Commentary Magazine


Apartments in Jerusalem, Now More Scandalizing than Ever

The latest expression of displeasure from the Obama administration over Israeli construction in Jerusalem should not be taken as a comment on the construction itself. It is actually a clumsy attempt at damage control. From China, Robert Gibbs said:

“We are dismayed at the Jerusalem Planning Committee’s decision to move forward on the approval process for the expansion of Gilo in Jerusalem,” Gibbs said in the statement. “At a time when we are working to re-launch negotiations, these actions make it more difficult for our efforts to succeed. Neither party should engage in efforts or take actions that could unilaterally pre-empt, or appear to pre-empt, negotiations.” … “Our position is clear,” Gibbs continued. “The status of Jerusalem is a permanent status issue that must be resolved through negotiations between the parties.”

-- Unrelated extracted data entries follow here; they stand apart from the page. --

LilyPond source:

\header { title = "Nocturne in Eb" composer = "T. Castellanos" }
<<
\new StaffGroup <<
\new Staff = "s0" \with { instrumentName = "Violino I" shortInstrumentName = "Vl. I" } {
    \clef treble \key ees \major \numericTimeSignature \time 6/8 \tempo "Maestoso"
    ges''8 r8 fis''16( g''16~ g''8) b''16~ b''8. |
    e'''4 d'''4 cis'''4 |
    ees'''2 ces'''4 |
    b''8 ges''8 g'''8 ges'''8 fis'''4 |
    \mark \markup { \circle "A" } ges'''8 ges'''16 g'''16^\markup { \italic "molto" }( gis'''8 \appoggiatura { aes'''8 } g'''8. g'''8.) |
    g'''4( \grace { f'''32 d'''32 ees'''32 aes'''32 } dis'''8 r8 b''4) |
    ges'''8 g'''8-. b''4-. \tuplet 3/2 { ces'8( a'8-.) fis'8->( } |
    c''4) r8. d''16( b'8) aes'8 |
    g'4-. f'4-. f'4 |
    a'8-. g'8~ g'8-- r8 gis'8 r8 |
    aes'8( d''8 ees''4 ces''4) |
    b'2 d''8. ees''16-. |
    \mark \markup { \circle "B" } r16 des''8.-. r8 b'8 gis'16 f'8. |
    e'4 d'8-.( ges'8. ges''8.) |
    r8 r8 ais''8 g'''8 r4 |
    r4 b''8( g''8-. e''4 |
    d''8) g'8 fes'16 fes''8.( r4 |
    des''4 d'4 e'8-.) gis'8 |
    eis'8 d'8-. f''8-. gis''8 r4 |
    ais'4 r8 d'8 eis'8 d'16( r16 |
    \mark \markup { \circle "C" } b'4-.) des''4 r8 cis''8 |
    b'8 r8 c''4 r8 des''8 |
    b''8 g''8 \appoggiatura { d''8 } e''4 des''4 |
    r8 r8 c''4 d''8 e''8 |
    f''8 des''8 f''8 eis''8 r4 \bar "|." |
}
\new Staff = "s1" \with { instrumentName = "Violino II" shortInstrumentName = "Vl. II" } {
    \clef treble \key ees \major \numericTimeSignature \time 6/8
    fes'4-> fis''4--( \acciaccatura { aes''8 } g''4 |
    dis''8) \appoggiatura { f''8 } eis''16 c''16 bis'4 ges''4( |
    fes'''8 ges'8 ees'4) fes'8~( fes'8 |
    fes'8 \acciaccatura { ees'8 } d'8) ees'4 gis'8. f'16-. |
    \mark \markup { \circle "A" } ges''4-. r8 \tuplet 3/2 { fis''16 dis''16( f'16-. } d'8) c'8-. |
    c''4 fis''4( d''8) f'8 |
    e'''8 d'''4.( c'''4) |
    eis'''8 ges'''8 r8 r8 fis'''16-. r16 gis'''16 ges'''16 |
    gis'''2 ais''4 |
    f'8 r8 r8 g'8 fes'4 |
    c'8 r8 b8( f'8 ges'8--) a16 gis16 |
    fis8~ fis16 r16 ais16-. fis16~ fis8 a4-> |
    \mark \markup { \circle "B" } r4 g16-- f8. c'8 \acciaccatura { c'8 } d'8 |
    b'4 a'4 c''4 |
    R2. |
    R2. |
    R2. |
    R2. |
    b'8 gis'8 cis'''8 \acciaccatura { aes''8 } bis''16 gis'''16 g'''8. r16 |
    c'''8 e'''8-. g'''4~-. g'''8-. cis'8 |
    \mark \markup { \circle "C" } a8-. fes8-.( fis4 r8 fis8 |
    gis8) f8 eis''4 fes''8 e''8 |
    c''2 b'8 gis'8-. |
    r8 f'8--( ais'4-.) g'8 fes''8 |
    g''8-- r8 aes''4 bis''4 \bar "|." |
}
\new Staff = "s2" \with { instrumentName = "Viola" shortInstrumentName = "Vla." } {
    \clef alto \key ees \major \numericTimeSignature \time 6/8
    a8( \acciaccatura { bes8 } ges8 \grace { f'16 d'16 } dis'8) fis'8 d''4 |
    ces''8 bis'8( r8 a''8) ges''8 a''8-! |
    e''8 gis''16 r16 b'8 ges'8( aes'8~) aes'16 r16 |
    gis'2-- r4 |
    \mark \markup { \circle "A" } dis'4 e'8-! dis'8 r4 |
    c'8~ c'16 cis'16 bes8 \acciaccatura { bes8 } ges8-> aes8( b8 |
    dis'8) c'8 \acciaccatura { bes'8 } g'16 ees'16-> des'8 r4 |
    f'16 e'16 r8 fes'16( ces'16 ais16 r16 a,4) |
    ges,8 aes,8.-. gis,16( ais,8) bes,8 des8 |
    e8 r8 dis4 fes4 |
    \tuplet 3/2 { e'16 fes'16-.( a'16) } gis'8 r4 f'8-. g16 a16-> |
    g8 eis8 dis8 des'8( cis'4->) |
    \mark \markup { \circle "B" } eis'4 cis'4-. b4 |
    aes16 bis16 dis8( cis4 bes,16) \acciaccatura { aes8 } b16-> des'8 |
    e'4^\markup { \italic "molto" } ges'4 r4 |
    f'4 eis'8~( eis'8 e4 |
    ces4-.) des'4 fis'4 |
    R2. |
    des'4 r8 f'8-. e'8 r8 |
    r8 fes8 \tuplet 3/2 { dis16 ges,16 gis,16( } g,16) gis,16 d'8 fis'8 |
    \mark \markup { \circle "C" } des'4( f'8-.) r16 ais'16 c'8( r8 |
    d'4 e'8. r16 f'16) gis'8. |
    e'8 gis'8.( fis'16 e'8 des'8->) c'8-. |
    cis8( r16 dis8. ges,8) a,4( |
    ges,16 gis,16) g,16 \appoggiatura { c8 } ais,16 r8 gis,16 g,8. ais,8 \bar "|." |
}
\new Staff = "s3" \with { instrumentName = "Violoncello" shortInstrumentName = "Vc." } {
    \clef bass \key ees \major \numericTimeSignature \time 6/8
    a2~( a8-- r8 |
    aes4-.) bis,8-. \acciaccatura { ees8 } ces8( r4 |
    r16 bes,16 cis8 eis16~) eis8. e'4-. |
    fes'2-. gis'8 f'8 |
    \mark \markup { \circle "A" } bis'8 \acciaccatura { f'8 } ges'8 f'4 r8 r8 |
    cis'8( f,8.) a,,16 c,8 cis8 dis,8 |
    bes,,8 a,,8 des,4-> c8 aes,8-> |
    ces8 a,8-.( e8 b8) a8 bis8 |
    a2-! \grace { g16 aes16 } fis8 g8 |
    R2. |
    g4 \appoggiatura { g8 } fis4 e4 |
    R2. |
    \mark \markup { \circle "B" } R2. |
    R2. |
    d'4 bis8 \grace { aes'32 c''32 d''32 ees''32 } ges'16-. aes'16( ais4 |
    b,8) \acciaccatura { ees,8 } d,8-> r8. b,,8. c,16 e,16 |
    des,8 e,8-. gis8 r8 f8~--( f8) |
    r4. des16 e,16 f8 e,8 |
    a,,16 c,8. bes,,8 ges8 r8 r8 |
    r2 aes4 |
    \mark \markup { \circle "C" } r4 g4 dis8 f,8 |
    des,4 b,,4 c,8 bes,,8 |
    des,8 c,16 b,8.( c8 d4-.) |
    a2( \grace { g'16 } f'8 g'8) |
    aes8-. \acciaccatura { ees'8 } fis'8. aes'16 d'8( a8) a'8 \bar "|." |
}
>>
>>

If “neither party should unilaterally preempt negotiations,” what does Gibbs have to say about the actual reason there are no negotiations currently taking place? That would be the Palestinian refusal to hold talks, on the unprecedented and invented grounds that any Israeli construction on land that was occupied by Jordan from 1948 to 1967 unilaterally preempts negotiations. In other words, the White House has endorsed the Palestinian preconditions on negotiations — at the same time as it rejects any attempt to set preconditions on negotiations. Quite a feat.

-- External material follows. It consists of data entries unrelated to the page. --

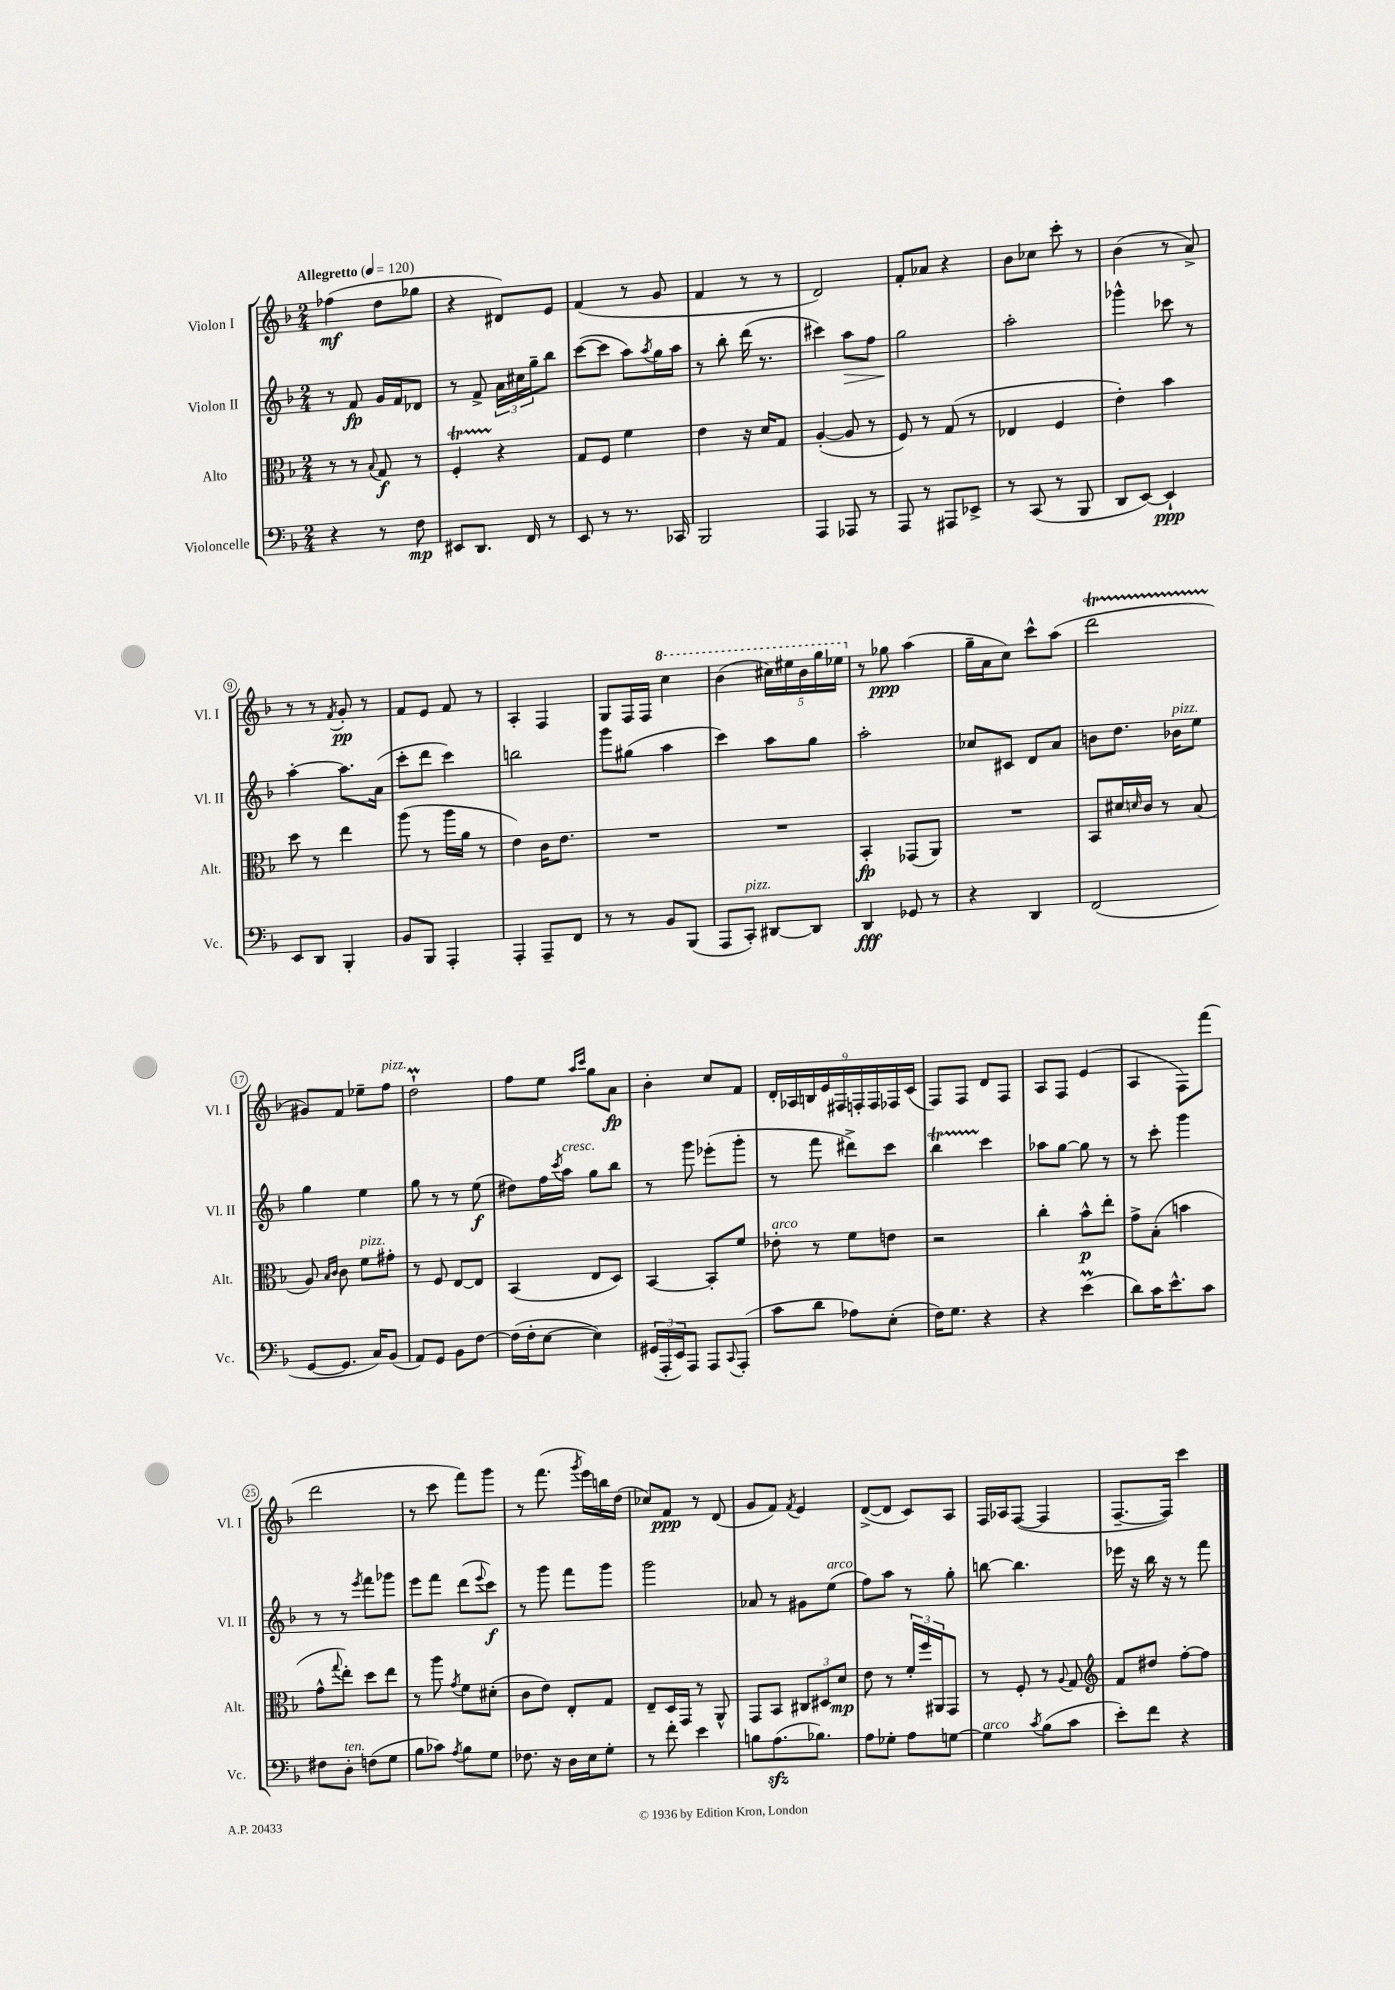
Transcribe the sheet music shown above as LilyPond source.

<<
\new StaffGroup <<
\new Staff = "s0" \with { instrumentName = "Violon I" shortInstrumentName = "Vl. I" } {
    \clef treble \key f \major \numericTimeSignature \time 2/4 \tempo "Allegretto" 4 = 120
    fes''4\mf( d''8 ges''8 |
    r4 dis'8) e'8 |
    f'4( r8 g'8 |
    f'4 r8 r8 |
    d'2) |
    f'8-. aes'8 r4 |
    bes'8 ces''8 c'''8-. r8 |
    bes'4( r8 a'8->) |
    r8 r8 \acciaccatura { f'8 } g'8-.\pp r8 |
    f'8 e'8 f'8 r8 |
    a4-. f4 |
    g8 f16 f16 \ottava #1 c'''4 |
    bes''4( \tuplet 5/4 { cis'''16) eis'''16 bes''16 g'''16 ees'''16 \ottava #0 } |
    r8 ges''8\ppp a''4( |
    g''16-- a'16 c''8) c'''8-^ a''8( |
    d'''2\startTrillSpan |
    gis'8\stopTrillSpan) f'8 ees''8-- f''8^\markup { \italic "pizz." } |
    d''2-!\prall |
    f''8 e''8 \grace { a''16 c'''16 } g''8 a'8\fp |
    bes'4-. c''8 f'8 |
    \tuplet 9/8 { d'16-. aes16 b16 e'16 fis16 f16-. f16 fes16 c'16( } |
    f8) f8 d'8 f8 |
    a8 f8 e'4( |
    a4 f8) f'''8( |
    d'''2 |
    r8 c'''8 f'''8) g'''8 |
    r8 f'''8.( \acciaccatura { g'''8 } e'''16) b''16 d''16( |
    ces''8) f'8\ppp r8 d'8( |
    g'8 f'8) \acciaccatura { f'8 } e'4 |
    d'8~->( d'8 c'8) a8 |
    f16 aes16 f8~( f4 |
    f8.~-- f16) c'''4 \bar "|." |
}
\new Staff = "s1" \with { instrumentName = "Violon II" shortInstrumentName = "Vl. II" } {
    \clef treble \key f \major \numericTimeSignature \time 2/4
    r8 f'8\fp g'16 f'16 des'8 |
    r8 f'8-> \tuplet 3/2 { a'16 cis''16 g''16-- } bes''8 |
    c'''8~( c'''8 a''8) \acciaccatura { a''8 } g''16 a''16 |
    r8 bes''8-. d'''16( r8. |
    cis'''4) a''8\> f''8 |
    g''2\! |
    a''2-. |
    ges'''4-^ ces'''8 r8 |
    a''4~-. a''8. a'16( |
    c'''8-. d'''8 c'''4) |
    b''2 |
    g'''8 gis''8( a''4 |
    c'''4) a''8 g''8 |
    a''2-. |
    ces''8 cis'8 d'8 a'8 |
    b'8 d''8. bes'16^\markup { \italic "pizz." } e''8 |
    g''4 e''4 |
    g''8 r8 r8 e''8\f( |
    dis''8) f''16 \acciaccatura { c'''8 } a''16^\markup { \italic "cresc." } g''8 bes''8 |
    r8 g'''8 ees'''8-.( g'''8-. |
    r8 f'''8 dis'''8->) c'''8 |
    bes''4\startTrillSpan c'''4\stopTrillSpan |
    aes''8 g''8~ g''8 r8 |
    r8 c'''8-. g'''4 |
    r8 r8 \acciaccatura { e'''8 } f'''8 ges'''8 |
    e'''8 f'''8 d'''8( \appoggiatura { e'''8 } c'''8\f) |
    r8 g'''8 f'''8 g'''8 |
    g'''2 |
    aes'8 r8 gis'8 e''8^\markup { \italic "arco" }( |
    f''8) a''8 r8 g''8-. |
    b''8~ b''4. |
    ees'''16 r16 bes''16 r16 r8 f'''8 \bar "|." |
}
\new Staff = "s2" \with { instrumentName = "Alto" shortInstrumentName = "Alt." } {
    \clef alto \key f \major \numericTimeSignature \time 2/4
    r8 r8 \appoggiatura { bes8 } g8\f r8 |
    f4-.\startTrillSpan r4\stopTrillSpan |
    g8 f8 f'4 |
    e'4 r16 d'16 g8 |
    a4~-.( a8 r8 |
    f8) r8 g8( r8 |
    ees4 f4 |
    e'4-.) bes'4 |
    d''8 r8 e''4 |
    a''8( r8 a''16 a'16 r8 |
    e'4) c'16 e'8. |
    R2 |
    R2 |
    bes,4-.\fp ges,8( a,8) |
    R2 |
    bes,8 dis'16 \grace { d'16 } c'16 r8 bes8( |
    a8) \grace { bes16 c'16 } c'8 f'8^\markup { \italic "pizz." } gis'8-. |
    r8 f8 e8~ e8 |
    bes,4( e8 d8) |
    bes,4~ bes,8-. f'8 |
    ees'8-.^\markup { \italic "arco" } r8 f'8 e'8 |
    r2 |
    c''4-. bes'8-^\p e''8-. |
    g'8-> bes8-.( b'4 |
    g'8-^ \appoggiatura { g''8 } e''8-.) d''8 e''8 |
    r8 a''8 \acciaccatura { g'8 } f'8 dis'8-.( |
    c'8 e'8) e8-. g8 |
    e8-- d16 g,16 r8 a,8-^ |
    g,8 bes,8 \tuplet 3/2 { cis8 dis8 d'8\mp } |
    e'8 r8 \tuplet 3/2 { f'16-. f''16 ais,16 } g,8 |
    r8 f8-. r8 \appoggiatura { a8 } g8 |
    \clef treble f'8 dis''8 f''8~-. f''8 \bar "|." |
}
\new Staff = "s3" \with { instrumentName = "Violoncelle" shortInstrumentName = "Vc." } {
    \clef bass \key f \major \numericTimeSignature \time 2/4
    r4 r8 f8\mp |
    eis,8 d,8. f,16 r8 |
    e,8 r8 r8. ces,16 |
    bes,,2 |
    a,,4 aes,,8 r8 |
    a,,8 r8 ais,,8 ees,8-> |
    r8 c,8( r8 bes,,8 |
    d,8 e,8~) e,4-!\ppp |
    e,8 d,8 bes,,4-. |
    bes,8 bes,,8 a,,4-. |
    a,,4-. a,,8-- f,8 |
    r8 r8 bes,8 bes,,8( |
    a,,8 c,8-.^\markup { \italic "pizz." }) dis,8~ dis,8 |
    d,4\fff ges,8 r8 |
    r4 d,4 |
    f,2( |
    g,8~ g,8. c16) bes,8( |
    a,8) g,8 bes,8 f8~ |
    f16( f16-. e8~ e4) |
    \tuplet 3/2 { gis,16( a,,16-. e,16) } a,,8 a,,8 \appoggiatura { c,8 } a,,8-.( |
    c'8 d'8 aes8) e8-.( |
    f16) g8. r4 |
    r4 e'4\prall( |
    d'8) c'16 e'8.-^ c'8 |
    fis8 d8-.^\markup { \italic "ten." } f8( g8 |
    bes8 ces'8) \acciaccatura { a8 } bes8 g8 |
    fes8. r16 d16 e16 g8-. |
    r8 f'8-. e'4 |
    b8 a8.\sfz( bes8.) |
    a8 ges8-. a8 g8~ |
    g4^\markup { \italic "arco" } \acciaccatura { c'8 } bes8( c'8 |
    e'8-.) f'8 r4 \bar "|." |
}
>>
>>
\layout { \context { \Score \override BarNumber.stencil = #(make-stencil-circler 0.1 0.3 ly:text-interface::print) } }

But this level of nonsense is necessary, and not because of anything the Palestinians or Israelis did. It is because of the immense damage the administration has done to the Palestinian Authority and Mahmoud Abbas. Having staked the peace process on an undeliverable promise to the Palestinians of a settlement freeze, the administration is now forced to spin furiously for Abbas in order to shield him from even more humiliation than he’s already suffered.

Robert Gibbs pretends to be scandalized, but nobody should buy it. Are we really supposed to believe that George Mitchell thought the Netanyahu government, having rejected numerous such demands previously, would suddenly agree to allow the State Department to dictate to Israel about housing construction in its own capital?